+++ EXCERPT +++
As well, Microsoft and Yahoo may try to step up alliance or investment talks with players such as Time Warner's AOL or News Corp.'s MySpace, both of which made cameos in the stories covering every detail of the Microsoft-Yahoo deal.

Microsoft may also try to buy other internet and search properties like Ask.com or ValueClick. Yahoo or Google could try to swoop in first to nab such names, raising the possibility of bidding wars over smaller companies.

Ballmer's letter was as bittersweet in tone as the February 1 letter, signaling Microsoft's intent to acquire Yahoo, was arrogant.

"I am disappointed that Yahoo has not moved toward accepting our offer," he wrote. "Clearly a deal is not to be."

Ballmer also noted that "our discussions with you have led us to conclude that, in the interim, you would take steps that would make Yahoo undesirable as an acquisition for Microsoft."

In particular, Ballmer urged Yahoo not to get in bed with their common foe, Google. Along with antitrust issues, he said, it would effectively cast aside the Panama paid-search system that Yahoo worked so hard on and "effectively enable Google to set the prices for key search terms on both their and your search platforms and, in the process, raise prices charged to advertisers on Yahoo."
+++ STORED DATA +++
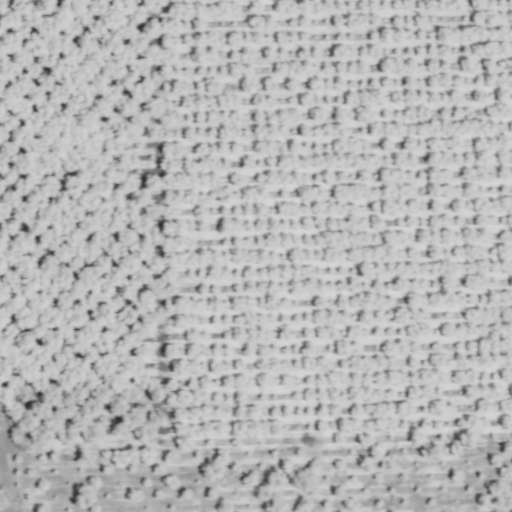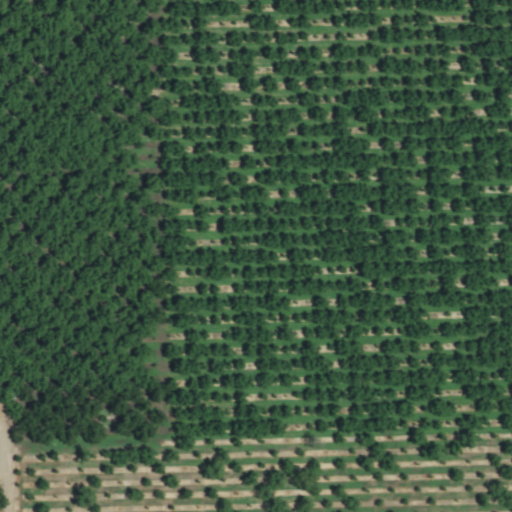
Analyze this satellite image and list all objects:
road: (2, 490)
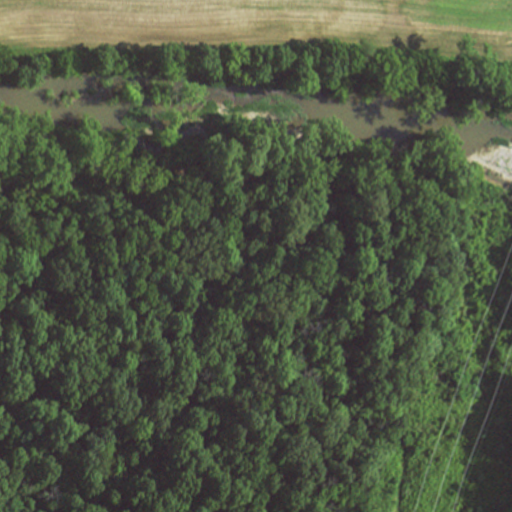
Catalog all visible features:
river: (254, 84)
+++
-- THE TASKS --
A. In the excerpt on the Microsoft-Yahoo deal, rewrite the paragraph starting "In particular, Ballmer urged" more briefly, keeping its main points.
B. Summarize the excerpt on the Microsoft-Yahoo deal in two sentences.
C. Go on with the excerpt on the Microsoft-Yahoo deal, picking up after its last sentence.

-- PER-TASK ANSWERS --
A. Ballmer urged Yahoo not to team up with Google. He said that beyond antitrust issues, such a deal would push aside Yahoo's Panama paid-search system. It would also let Google set prices for key search terms on both companies' platforms, raising what advertisers pay on Yahoo.

B. Microsoft and Yahoo may push for alliances or investments with AOL or MySpace, and Microsoft may try to buy Ask.com or ValueClick, possibly setting off bidding wars with Yahoo or Google. In a bittersweet letter, Ballmer said a deal with Yahoo was not to be and warned Yahoo against joining with Google, which he said would let Google set search prices and raise costs for advertisers on Yahoo.

C.
While it's not clear that Google has ever been interested in raising ad prices, the Yahoo-Google alliance would stifle an element of competition in keyword prices at a crucial time for the search market.

But Yahoo has more pressing short-term concerns, namely appeasing shareholders, who were banking on a 70 percent premium through Microsoft's final $33-a-share bid. The surest way to make them happy is to boost revenues and profit as fast as possible.

(Yahoo had no official response to Microsoft as of late Saturday, and a call to the company received no response.)

Come Monday, all eyes will be on Yahoo, now that it finally got what it wanted all along. The question it now faces: Is what it wants really what it needs?